*Document extract*
-- Opening Marker --

All of lore.kernel.org
 help / color / mirror / Atom feed
* [PATCH] soc: qcom: pmic_glink: Fix boot when QRTR=m
@ 2023-12-13 21:06 Rob Clark
  2023-12-14  7:16 ` Johan Hovold
  0 siblings, 1 reply; 10+ messages in thread
From: Rob Clark @ 2023-12-13 21:06 UTC (permalink / raw)
  To: linux-arm-msm
  Cc: Rob Clark, Dmitry Baryshkov, Andy Gross, Bjorn Andersson,
	Konrad Dybcio, open list

From: Rob Clark <robdclark@chromium.org>

We need to bail out before adding/removing devices, if we are going
to -EPROBE_DEFER.  Otherwise boot will get stuck forever at
deferred_probe_initcall().

-- Closing Marker --

Dataset entries
-- Opening Marker --

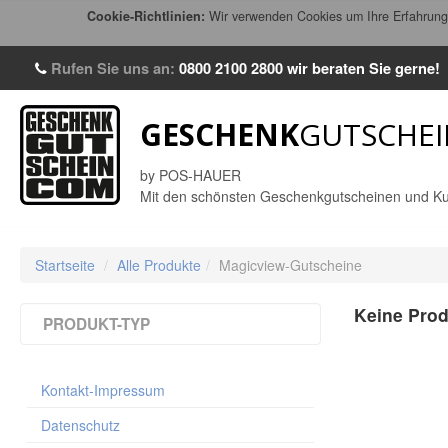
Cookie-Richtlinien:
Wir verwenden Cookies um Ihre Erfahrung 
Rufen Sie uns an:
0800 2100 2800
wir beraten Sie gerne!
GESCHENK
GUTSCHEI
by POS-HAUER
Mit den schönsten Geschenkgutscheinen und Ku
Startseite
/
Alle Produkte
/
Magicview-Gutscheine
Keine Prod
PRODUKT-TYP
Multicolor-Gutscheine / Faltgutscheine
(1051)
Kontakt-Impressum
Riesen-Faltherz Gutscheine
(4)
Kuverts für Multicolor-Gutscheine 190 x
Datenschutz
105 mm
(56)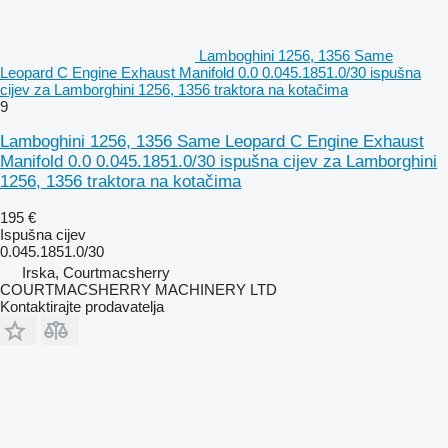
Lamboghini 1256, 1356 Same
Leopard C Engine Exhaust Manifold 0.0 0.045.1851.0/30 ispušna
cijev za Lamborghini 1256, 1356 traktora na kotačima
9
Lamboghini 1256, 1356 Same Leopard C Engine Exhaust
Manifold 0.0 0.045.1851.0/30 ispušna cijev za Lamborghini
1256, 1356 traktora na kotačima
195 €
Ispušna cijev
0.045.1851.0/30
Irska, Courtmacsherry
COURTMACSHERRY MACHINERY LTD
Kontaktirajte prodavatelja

-- Closing Marker --
-- Opening Marker --

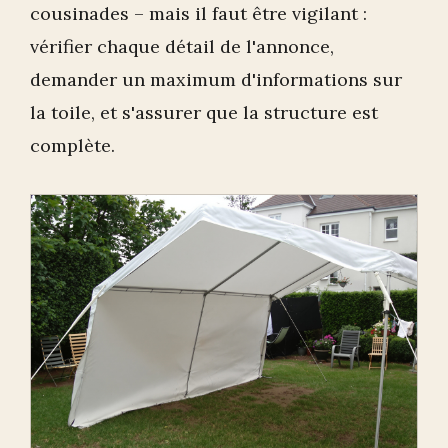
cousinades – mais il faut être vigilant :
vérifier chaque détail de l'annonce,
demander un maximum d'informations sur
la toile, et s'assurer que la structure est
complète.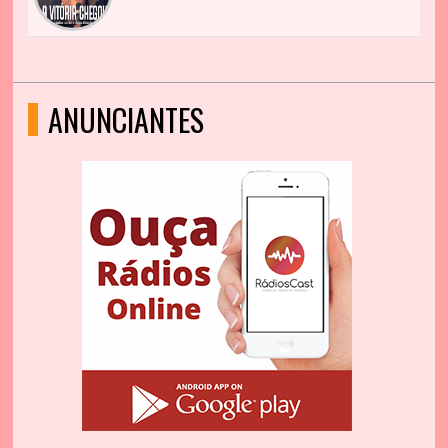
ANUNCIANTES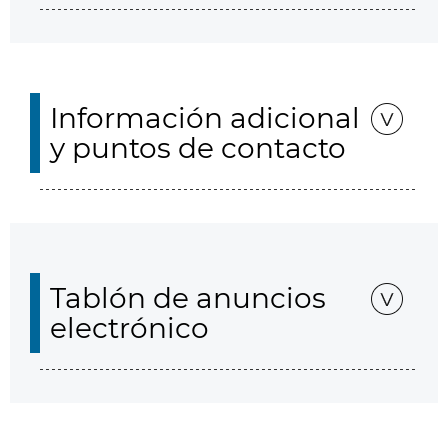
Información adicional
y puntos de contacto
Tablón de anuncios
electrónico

-- Closing Marker --

*Tasks to carry out*
a - In the pmic_glink patch, where will boot get stuck forever if the code doesn't bail out before adding or removing devices when it is going to -EPROBE_DEFER?
b - Write out the pmic_glink patch text from "To: linux-arm-msm" up to and including "deferred_probe_initcall().".
You won't need the dataset lines for this work.

*Results of the exercise*
a - At deferred_probe_initcall().

b -
To: linux-arm-msm
  Cc: Rob Clark, Dmitry Baryshkov, Andy Gross, Bjorn Andersson,
	Konrad Dybcio, open list

From: Rob Clark <robdclark@chromium.org>

We need to bail out before adding/removing devices, if we are going
to -EPROBE_DEFER.  Otherwise boot will get stuck forever at
deferred_probe_initcall().